I will do blast as well. Thanks once again. I will post my updates. Best, Yogita

alexdobin commented 4 years ago

Hi Yogita,

there is another test that you can run - map each cell simultaneously to mouse and human genome, and count unique alignments to each genome. This is a typical test that is often done for an artificial mixture of mouse and human cells, to check if the technology creates doublets. I guess in your case you may see that either each cell has both human and mouse unique reads, or you have a mixture of mouse and human cells, so it might point to different sources of contamination.

5% "genic" reads are too small, again it strongly points to issues with the libraries. I would check the duplication rate of the sequences. If you see a very low diversity of the sequences, it might point to overamplification of some background RNA instead of the cells of interest.

Good luck Alex

Yogita121984 commented 4 years ago

Hi Alex Mapping simultaneously to human and mouse is a great idea. I have done it for some of my 10X samples to separate host vs grafts single cells from Rat and Human but have no experience of doing it directly with STAR.
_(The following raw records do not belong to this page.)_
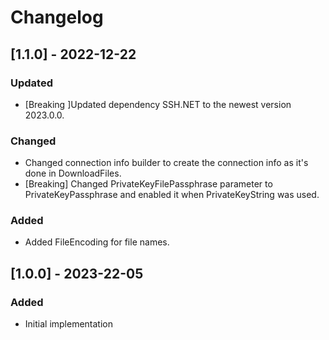 # Changelog

## [1.1.0] - 2022-12-22
### Updated
- [Breaking ]Updated dependency SSH.NET to the newest version 2023.0.0.

### Changed
- Changed connection info builder to create the connection info as it's done in DownloadFiles.
- [Breaking] Changed PrivateKeyFilePassphrase parameter to PrivateKeyPassphrase and enabled it when PrivateKeyString was used.

### Added
- Added FileEncoding for file names.

## [1.0.0] - 2023-22-05
### Added
- Initial implementation
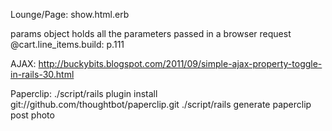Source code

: Lounge/Page: show.html.erb

params object holds all the parameters passed in a browser request
@cart.line_items.build: p.111

AJAX: http://buckybits.blogspot.com/2011/09/simple-ajax-property-toggle-in-rails-30.html

Paperclip:
./script/rails plugin install git://github.com/thoughtbot/paperclip.git
./script/rails generate paperclip post photo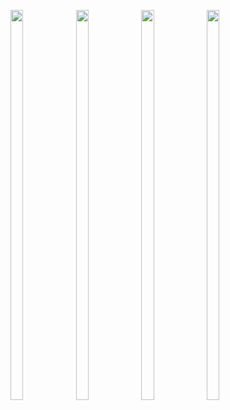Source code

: <p>

  <img src = "https://user-images.githubusercontent.com/125651843/222518788-3b95a6ba-4833-4d0c-b9b0-a1a7191a625f.png" width=20% height=40%>
  <img src = "https://user-images.githubusercontent.com/125651843/222518802-cf05d459-4a96-4f0e-884c-cb559f19a11b.png" width=20% height=40%>
  <img src = "https://user-images.githubusercontent.com/125651843/222519915-dcf588ca-4585-45af-8f80-74ff3b4183d6.png" width=20% height=40%>
  <img src = "https://user-images.githubusercontent.com/125651843/222518843-808c2242-2b3e-4049-a0db-32e0b0bee6d9.png" width=20% height=40%>
  
</p>
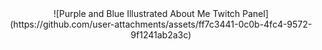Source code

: 

<div align="center">
    ![Purple and Blue Illustrated About Me Twitch Panel](https://github.com/user-attachments/assets/ff7c3441-0c0b-4fc4-9572-9f1241ab2a3c)
</div>



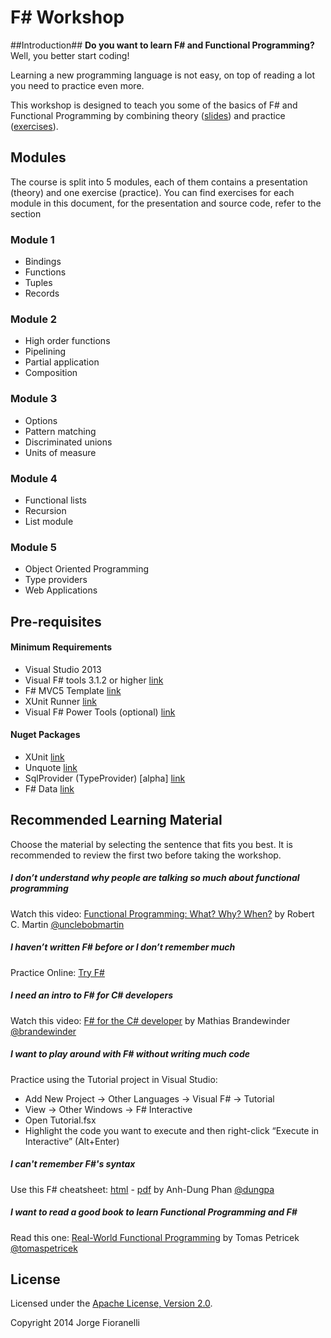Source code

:F# Workshop
==============

##Introduction##
**Do you want to learn F# and Functional Programming?** Well, you better start coding!

Learning a new programming language is not easy, on top of reading a lot you need to practice even more.

This workshop is designed to teach you some of the basics of F# and Functional Programming by combining theory ([slides](https://github.com/jorgef/fsharpworkshop/raw/master/FSharpWorkshop_Slides.pdf)) and practice ([exercises](https://github.com/jorgef/fsharpworkshop/raw/master/FSharpWorkshop_Exercises.pdf)).

## Modules ##

The course is split into 5 modules, each of them contains a presentation (theory) and one exercise (practice). You can find exercises for each module in this document, for the presentation and source code, refer to the section 
 

### Module 1 ###
- Bindings
- Functions
- Tuples
- Records

### Module 2 ###
- High order functions
- Pipelining
- Partial application
- Composition

### Module 3 ###
- Options
- Pattern matching
- Discriminated unions
- Units of measure

### Module 4 ###
- Functional lists
- Recursion
- List module

### Module 5 ###
- Object Oriented Programming
- Type providers
- Web Applications


## Pre-requisites ##

#### Minimum Requirements ####
- Visual Studio 2013
- Visual F# tools 3.1.2 or higher [link](http://www.microsoft.com/en-au/download/details.aspx?id=44011)
- F# MVC5 Template [link](http://visualstudiogallery.msdn.microsoft.com/39ae8dec-d11a-4ac9-974e-be0fdadec71b)
- XUnit Runner [link](http://visualstudiogallery.msdn.microsoft.com/463c5987-f82b-46c8-a97e-b1cde42b9099)
- Visual F# Power Tools (optional)  [link](http://visualstudiogallery.msdn.microsoft.com/136b942e-9f2c-4c0b-8bac-86d774189cff)


#### Nuget Packages ####
- XUnit [link](https://www.nuget.org/packages/xunit/)
- Unquote [link](https://www.nuget.org/packages/Unquote/)
- SqlProvider (TypeProvider) [alpha] [link](http://www.nuget.org/packages/SQLProvider/0.0.9-alpha)
- F# Data [link](http://www.nuget.org/packages/FSharp.Data/)


## Recommended Learning Material ##

Choose the material by selecting the sentence that fits you best. It is recommended to review the first two before taking the workshop.

##### I don’t understand why people are talking so much about functional programming #####

Watch this video: [Functional Programming: What? Why? When?](https://vimeo.com/97514630) by Robert C. Martin [@unclebobmartin](https://twitter.com/unclebobmartin)

##### I haven’t written F# before or I don’t remember much #####

Practice Online: [Try F#](http://www.tryfsharp.org)

##### I need an intro to F# for C# developers #####

Watch this video: [F# for the C# developer](http://youtu.be/H0pS5UnVa2E) by Mathias Brandewinder [@brandewinder](https://twitter.com/brandewinder)

##### I want to play around with F# without writing much code #####

Practice using the Tutorial project in Visual Studio:

- Add New Project -> Other Languages -> Visual F# -> Tutorial
- View -> Other Windows -> F# Interactive
- Open Tutorial.fsx
- Highlight the code you want to execute and then right-click “Execute in Interactive” (Alt+Enter)

##### I can't remember F#'s syntax #####

Use this F# cheatsheet: [html](http://dungpa.github.io/fsharp-cheatsheet/) - [pdf](https://github.com/dungpa/fsharp-cheatsheet/raw/gh-pages/fsharp-cheatsheet.pdf) by Anh-Dung Phan [@dungpa](https://twitter.com/dungpa)

##### I want to read a good book to learn Functional Programming and F# #####

Read this one: [Real-World Functional Programming](http://www.manning.com/petricek/) by Tomas Petricek [@tomaspetricek](https://twitter.com/tomaspetricek) 

## License ##
Licensed under the [Apache License, Version 2.0](http://www.apache.org/licenses/LICENSE-2.0).

Copyright 2014 Jorge Fioranelli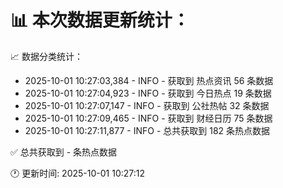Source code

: 📊 本次数据更新统计：
==========================

📈 数据分类统计：
- 2025-10-01 10:27:03,384 - INFO - 获取到 热点资讯 56 条数据
- 2025-10-01 10:27:04,923 - INFO - 获取到 今日热点 19 条数据
- 2025-10-01 10:27:07,147 - INFO - 获取到 公社热帖 32 条数据
- 2025-10-01 10:27:09,465 - INFO - 获取到 财经日历 75 条数据
- 2025-10-01 10:27:11,877 - INFO - 总共获取到 182 条热点数据

✅ 总共获取到 - 条热点数据

🕐 更新时间: 2025-10-01 10:27:12
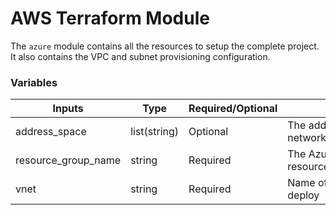 # AWS Terraform Module

The `azure` module contains all the resources to setup the complete project.
It also contains the VPC and subnet provisioning configuration.

### Variables
| Inputs              | Type         | Required/Optional | <div style="width:400px">Description</div>                             | Default           |
|---------------------|--------------|-------------------|------------------------------------------------------------------------|-------------------|
| address_space       | list(string) | Optional          | The address space that is used by the virtual network                     | `["10.0.0.0/16"]` |
| resource_group_name | string       | Required          | The Azure Resource Group name in which all resources should be created |     `""`            |
| vnet                | string       | Required          | Name of the virtual network where the AKS will deploy                  |        `""`           |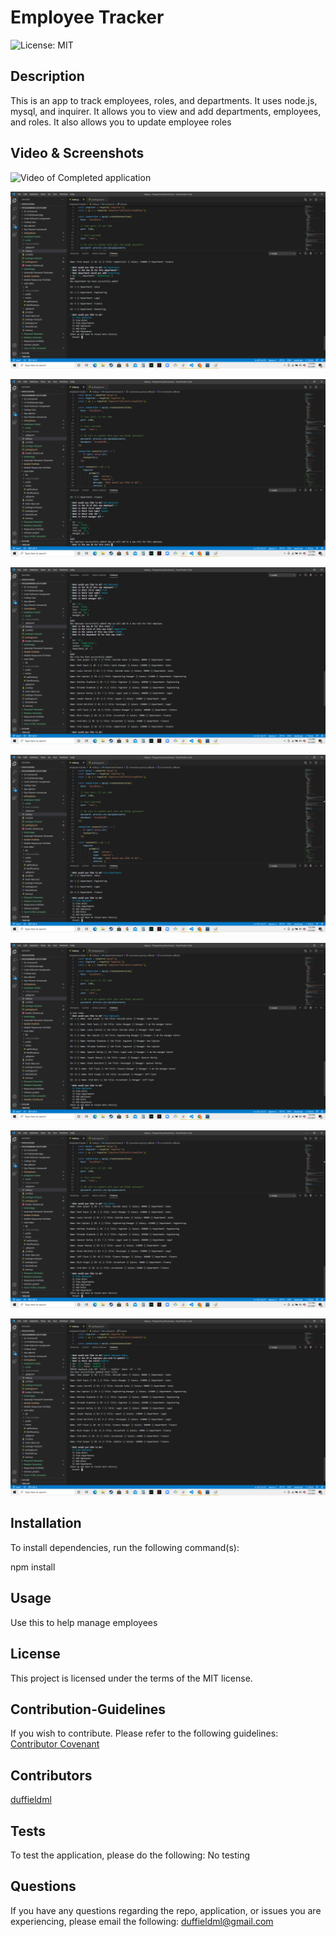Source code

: # Employee Tracker
![License: MIT](https://img.shields.io/badge/License-MIT-yellow.svg)

## Description

This is an app to track employees, roles, and departments. It uses node.js, mysql, and inquirer. It allows you to view and add  departments, employees, and roles. It also allows you to update employee roles

## Video & Screenshots

![Video of Completed application](https://drive.google.com/file/d/1TdF1pgw2QoGNy2zY0kS9hx_nka7nX9Ai/view)

![Add Department Screenshot](./assets/Add_Department.png)

![Add Employee Screenshot](./assets/Add_Employee.png)

![Add Role Screenshot](./assets/Add_Role.png)

![View Departments Screenshot](./assets/View_Departments.png)

![View Employee Screenshot](./assets/View_Employees.png)

![View Roles Screenshot](./assets/View_Roles.png)

![Update Role Screenshot](./assets/update_Role.png)


## Installation
To install dependencies, run the following command(s):

npm install

## Usage

Use this to help manage employees

## License

This project is licensed under the terms of the MIT license.

## Contribution-Guidelines

If you wish to contribute. Please refer to the following guidelines:
[Contributor Covenant](https://www.contributor-covenant.org/)

## Contributors

[duffieldml](https://github.com/duffieldml)

## Tests

To test the application, please do the following:
No testing

## Questions

If you have any questions regarding the repo, application, or issues you are experiencing, please email
the following:
[duffieldml@gmail.com](mailto:duffieldml@gmail.com)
Does STAR accepts two .fasta and GTF files? Or am I suppose to combine them before generating the index?

I agree, 5% genic reads are too small, but even if we have some background RNA, it should have mapped to human not mouse.

Best, Yogita

alexdobin commented 4 years ago

Hi Yogita,

to combine the genomes, you can specify separate FASTA files - but the chromosome names have to be made distinct between species. The GTF files (with fixed chromosome names) need to be concatenated into one file. Also, please make sure that the transcript_id and gene_id are distinct between species - though it's usually the case in most databases (e.g. Gencode, Ensembl).